▶ [Task]:
Pick each line containing the word "hover" out of the data below.
Data provided section start
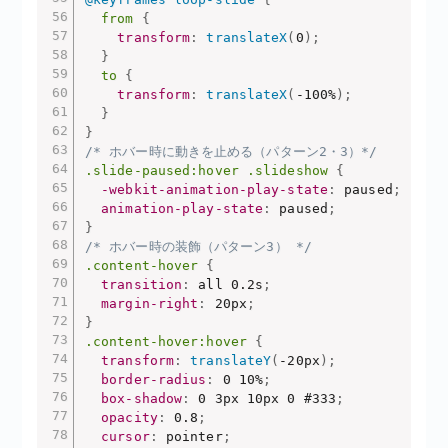
from
{
transform
:
translateX
(
0
)
;
}
to
{
transform
:
translateX
(
-100%
)
;
}
}
/* ホバー時に動きを止める（パターン2・3）*/
.slide-paused:hover .slideshow
{
-webkit-animation-play-state
:
 paused
;
animation-play-state
:
 paused
;
}
/* ホバー時の装飾（パターン3） */
.content-hover
{
transition
:
 all 0.2s
;
margin-right
:
 20px
;
}
.content-hover:hover
{
transform
:
translateY
(
-20px
)
;
border-radius
:
 0 10%
;
box-shadow
:
 0 3px 10px 0 #333
;
opacity
:
 0.8
;
cursor
:
 pointer
;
Data provided section end
▶ [Answer to this task]:
.slide-paused:hover .slideshow
.content-hover
.content-hover:hover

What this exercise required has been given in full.